庙祝任她打量,面对百里忍冬和少女厉无渡的质疑与讽刺也没有动怒,而是叹了一口气,垂下眼帘率先转身走了进去:
“信也好,不信也罢,我只是太多年,没有可以一同聊聊从前的人了……”
这透着丝落寞的话音随着一片黄叶从院墙上探出的枝头落下,打着旋落在厉无渡肩头。
她伸手接住,若有所思地注视着叶子上的纹路,突然道:“进去看看。”
百里忍冬一怔,忧虑道:“师尊,那是他的老巢,太危险了。”
但厉无渡却仿佛心中另有打算,不过她并未和两人细说,而是一边不顾百里忍冬的劝阻迈步向前,一边道:“来都来了,既然有缘,何妨一聊?”
少女厉无渡皱了皱眉,不过不知道她想了些什么,片刻后竟也跟了上去,只不过两把鸳鸯刀始终被提在手里,显然也是在戒备着可能的危险。
百里忍冬阻止无法,只好也紧握寒英跟了上去,心想大不了一会儿若有陷阱,自己拼死挡在师尊身前便是了。
……
就在他们踏上门前青石台阶的瞬间,忽有低低的唱词声不知从哪悠悠传出:
“红花喜幔迎新客,长乐今宵请贵人……”
声音凄婉缠绵,和着长乐坊内斜过屋檐洒落的阳光,和在静止的空气中打着旋儿落地的枯叶,一片祥和中显得格外诡异。
庙祝正在点香,然后将它们插在正殿供台的香炉上。
不过这里立着的不再是庞大的无目纸菩萨神像,而是平躺着一个宛若沉睡的小女孩。
她面容身躯俱布满碎裂痕迹,整个人像是被强行拼好,没有一点生息。
香烟缓缓升腾,周围的一切仿佛都在烟雾中变得模糊。
少女厉无渡手中刀握得紧,面上却好似当真是来和人聊天一般,状若随意问道:“这曲儿有意思,唱得是喜事?莫非和你在外头操办喜宴有关?”

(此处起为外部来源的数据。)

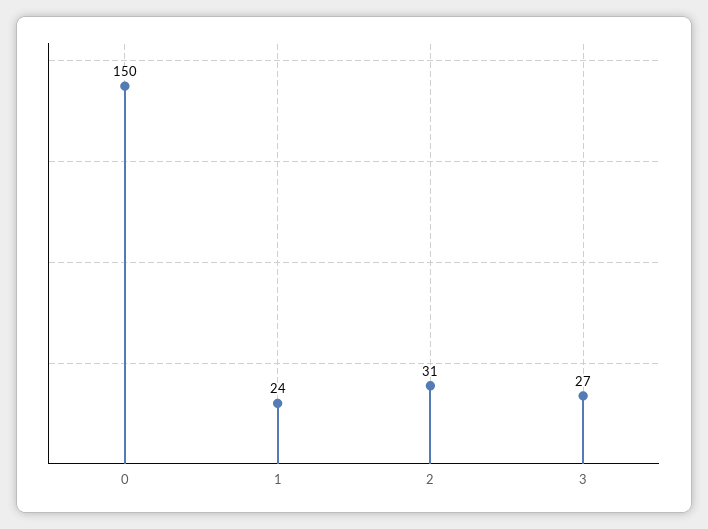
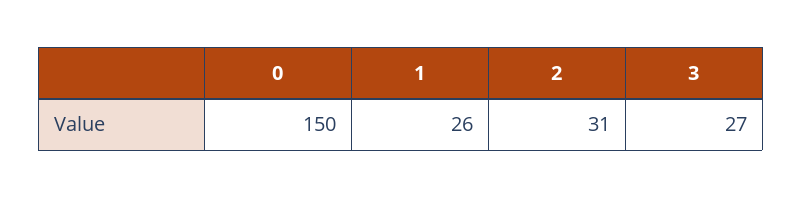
  {
    "0": 150,
-   "1": 24,
+   "1": 26,
    "2": 31,
    "3": 27
  }

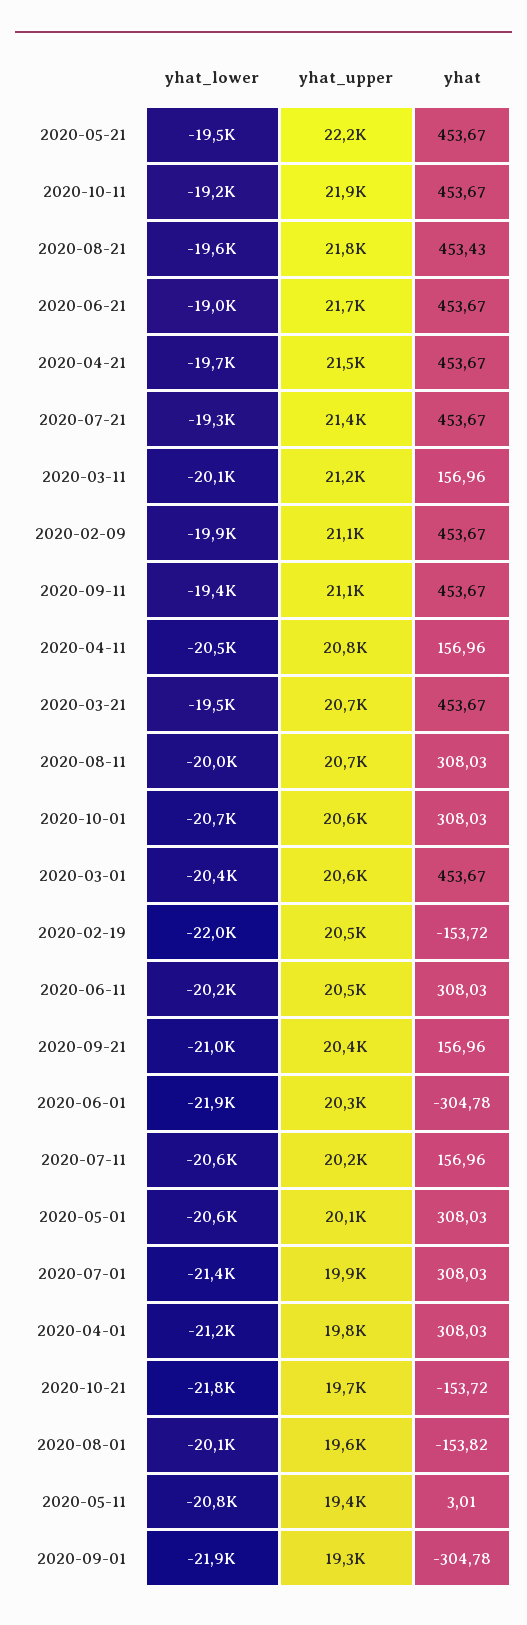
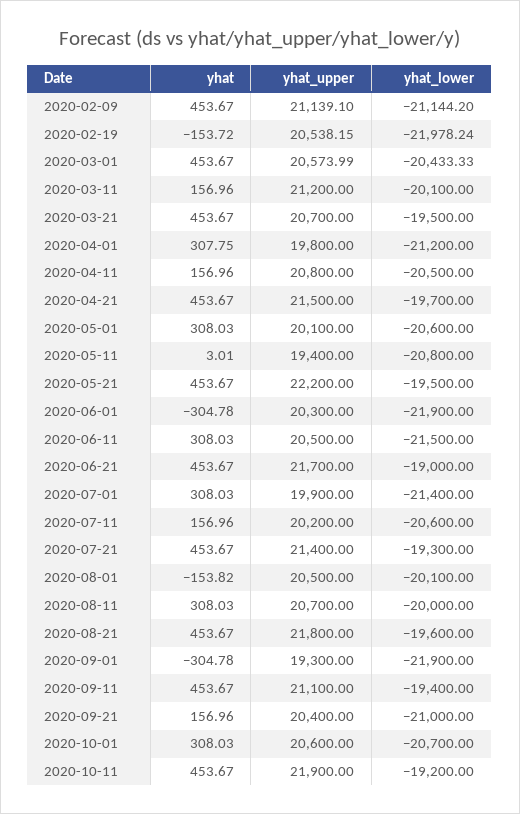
  {
    "yhat_lower": {
      "2020-05-21": -19500,
      "2020-10-11": -19200,
      "2020-08-21": -19600,
      "2020-06-21": -19000,
      "2020-04-21": -19700,
      "2020-07-21": -19300,
      "2020-03-11": -20100,
-     "2020-02-09": -19900,
+     "2020-02-09": -21144.2,
      "2020-09-11": -19400,
      "2020-04-11": -20500,
      "2020-03-21": -19500,
      "2020-08-11": -20000,
      "2020-10-01": -20700,
      "2020-03-01": -20433.33,
      "2020-02-19": -21978.24,
-     "2020-06-11": -20200,
+     "2020-06-11": -21500,
      "2020-09-21": -21000,
      "2020-06-01": -21900,
      "2020-07-11": -20600,
      "2020-05-01": -20600,
      "2020-07-01": -21400,
      "2020-04-01": -21200,
-     "2020-10-21": -21800,
      "2020-08-01": -20100,
      "2020-05-11": -20800,
      "2020-09-01": -21900
    },
    "yhat_upper": {
      "2020-05-21": 22200,
      "2020-10-11": 21900,
      "2020-08-21": 21800,
      "2020-06-21": 21700,
      "2020-04-21": 21500,
      "2020-07-21": 21400,
      "2020-03-11": 21200,
      "2020-02-09": 21139.1,
      "2020-09-11": 21100,
      "2020-04-11": 20800,
      "2020-03-21": 20700,
      "2020-08-11": 20700,
      "2020-10-01": 20600,
      "2020-03-01": 20573.99,
      "2020-02-19": 20538.15,
      "2020-06-11": 20500,
      "2020-09-21": 20400,
      "2020-06-01": 20300,
      "2020-07-11": 20200,
      "2020-05-01": 20100,
      "2020-07-01": 19900,
      "2020-04-01": 19800,
-     "2020-10-21": 19700,
-     "2020-08-01": 19600,
+     "2020-08-01": 20500,
      "2020-05-11": 19400,
      "2020-09-01": 19300
    },
    "yhat": {
      "2020-05-21": 453.67,
      "2020-10-11": 453.67,
-     "2020-08-21": 453.43,
+     "2020-08-21": 453.67,
      "2020-06-21": 453.67,
      "2020-04-21": 453.67,
      "2020-07-21": 453.67,
      "2020-03-11": 156.96,
      "2020-02-09": 453.67,
      "2020-09-11": 453.67,
      "2020-04-11": 156.96,
      "2020-03-21": 453.67,
      "2020-08-11": 308.03,
      "2020-10-01": 308.03,
      "2020-03-01": 453.67,
      "2020-02-19": -153.72,
      "2020-06-11": 308.03,
      "2020-09-21": 156.96,
      "2020-06-01": -304.78,
      "2020-07-11": 156.96,
      "2020-05-01": 308.03,
      "2020-07-01": 308.03,
-     "2020-04-01": 308.03,
+     "2020-04-01": 307.75,
-     "2020-10-21": -153.72,
      "2020-08-01": -153.82,
      "2020-05-11": 3.01,
      "2020-09-01": -304.78
    }
  }

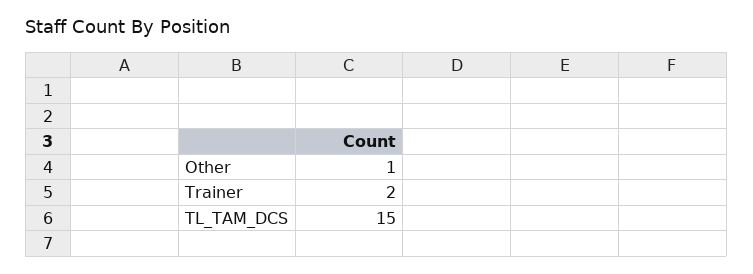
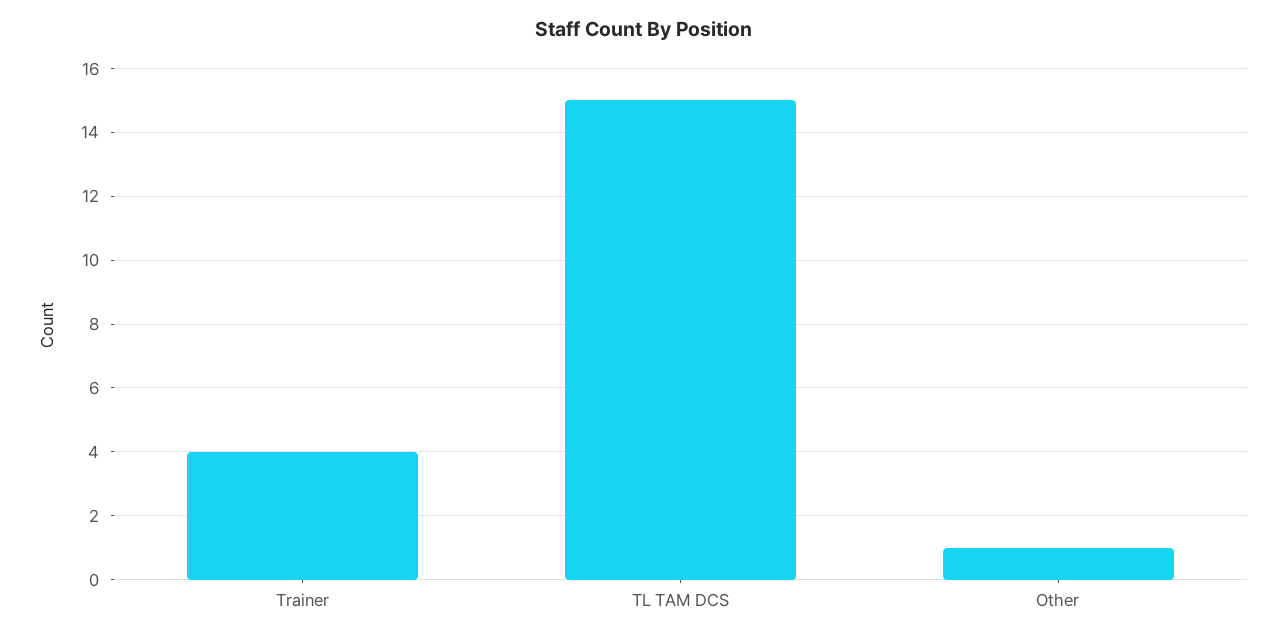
  {
    "Other": 1,
-   "Trainer": 2,
+   "Trainer": 4,
    "TL_TAM_DCS": 15
  }

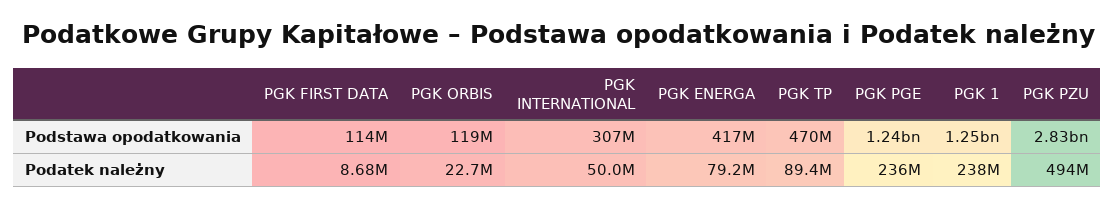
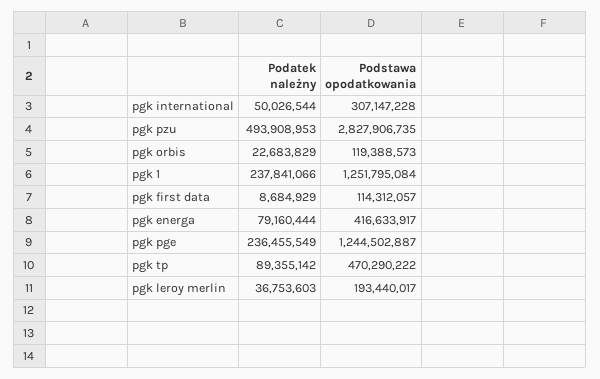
  {
    "PGK FIRST DATA": {
      "Podstawa opodatkowania": 114312057,
      "Podatek należny": 8684929
    },
    "PGK ORBIS": {
      "Podstawa opodatkowania": 119388573,
      "Podatek należny": 22683829
    },
    "PGK INTERNATIONAL": {
      "Podstawa opodatkowania": 307147228,
      "Podatek należny": 50026544
    },
    "PGK ENERGA": {
      "Podstawa opodatkowania": 416633917,
      "Podatek należny": 79160444
    },
    "PGK TP": {
      "Podstawa opodatkowania": 470290222,
      "Podatek należny": 89355142
    },
    "PGK PGE": {
      "Podstawa opodatkowania": 1244502887,
      "Podatek należny": 236455549
    },
    "PGK 1": {
      "Podstawa opodatkowania": 1251795084,
      "Podatek należny": 237841066
    },
    "PGK PZU": {
      "Podstawa opodatkowania": 2827906735,
      "Podatek należny": 493908953
-   }
+   },
+   "pgk leroy merlin": {
+     "Podatek należny": 36753603,
+     "Podstawa opodatkowania": 193440017
+   }
  }

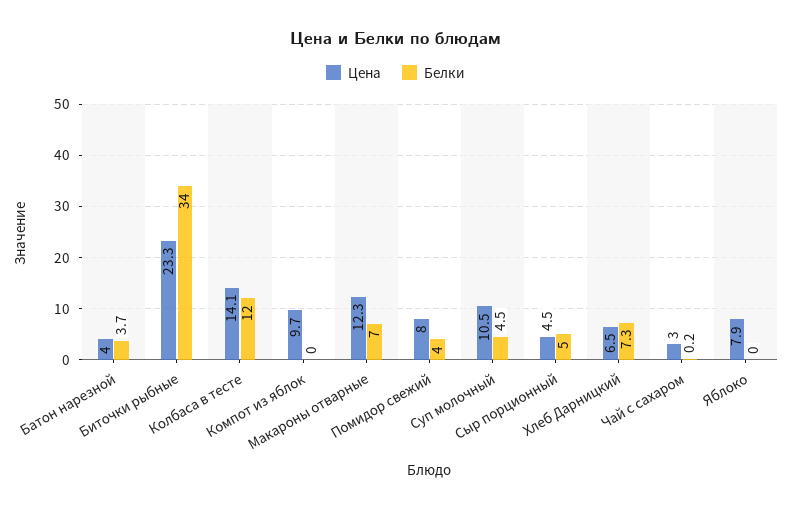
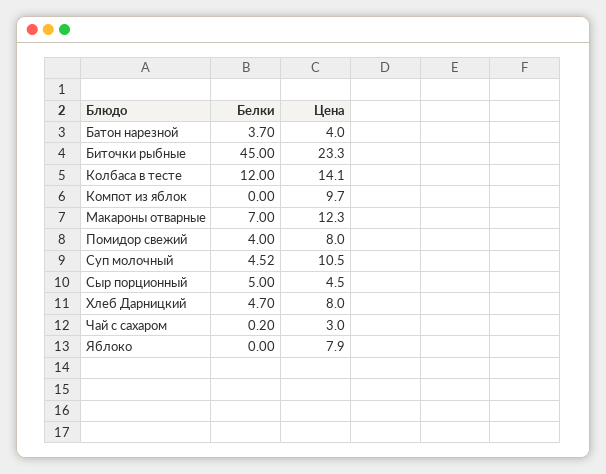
  {
    "Цена": {
      "Батон нарезной": 4,
      "Биточки рыбные": 23.3,
      "Колбаса в тесте": 14.1,
      "Компот из яблок": 9.7,
      "Макароны отварные": 12.3,
      "Помидор свежий": 8,
      "Суп молочный": 10.5,
      "Сыр порционный": 4.5,
-     "Хлеб Дарницкий": 6.5,
+     "Хлеб Дарницкий": 8,
      "Чай с сахаром": 3,
      "Яблоко": 7.9
    },
    "Белки": {
      "Батон нарезной": 3.7,
-     "Биточки рыбные": 34,
+     "Биточки рыбные": 45,
      "Колбаса в тесте": 12,
      "Компот из яблок": 0,
      "Макароны отварные": 7,
      "Помидор свежий": 4,
      "Суп молочный": 4.52,
      "Сыр порционный": 5,
-     "Хлеб Дарницкий": 7.3,
+     "Хлеб Дарницкий": 4.7,
      "Чай с сахаром": 0.2,
      "Яблоко": 0
    }
  }

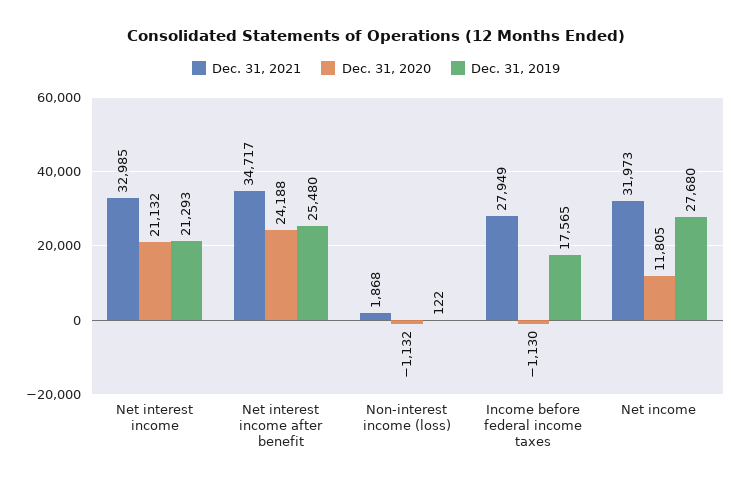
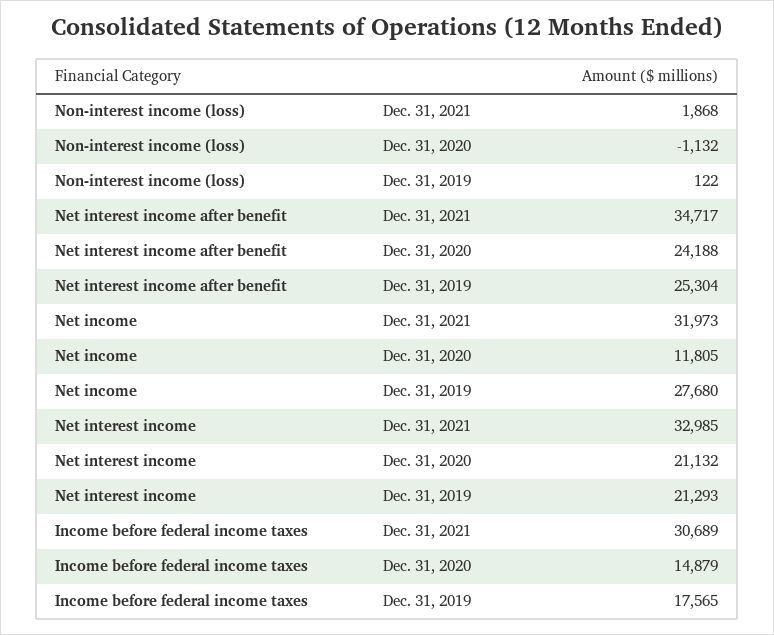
  {
    "Dec. 31, 2021": {
      "Net interest income": 32985,
      "Net interest income after benefit": 34717,
      "Non-interest income (loss)": 1868,
-     "Income before federal income taxes": 27949,
+     "Income before federal income taxes": 30689,
      "Net income": 31973
    },
    "Dec. 31, 2020": {
      "Net interest income": 21132,
      "Net interest income after benefit": 24188,
      "Non-interest income (loss)": -1132,
-     "Income before federal income taxes": -1130,
+     "Income before federal income taxes": 14879,
      "Net income": 11805
    },
    "Dec. 31, 2019": {
      "Net interest income": 21293,
-     "Net interest income after benefit": 25480,
+     "Net interest income after benefit": 25304,
      "Non-interest income (loss)": 122,
      "Income before federal income taxes": 17565,
      "Net income": 27680
    }
  }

庙祝年轻但沧桑的脸在烟雾中半隐半现,一半虔诚一半幽然。
“这是阿娘活着的时候最爱听的戏,可惜她和爹都死在了我觉醒灵眼之前,救不回来了。”他出乎意料地有问必答,“至于外头的喜宴,那不过是捉活人来给囡囡供养生魂和血肉精气的祭祀仪式,若是没出事,囡囡早该成亲嫁人了。”
“长兄如父,我不过是做了身为兄长该做的事。”
少女厉无渡“唔”了一声,心道看来这庙祝就算没疯也肯定不太正常了。
不过也可以理解,毕竟经历灭门惨案后又不知在生死之间徘徊了多少年,人多多少少脑子得有点毛病。
她不再发问,但话匣子已经被打开的庙祝却没打算住嘴。
只听他感叹道:“记不清多少年没听过囡囡叫我哥哥了,若不是你们闯进来激活了记忆幻境,恐怕连我自己都以为忘了。”
三人站在他身后几米外,这回厉无渡开口了:“有些执念终究无法成真,该放下时便要放下。”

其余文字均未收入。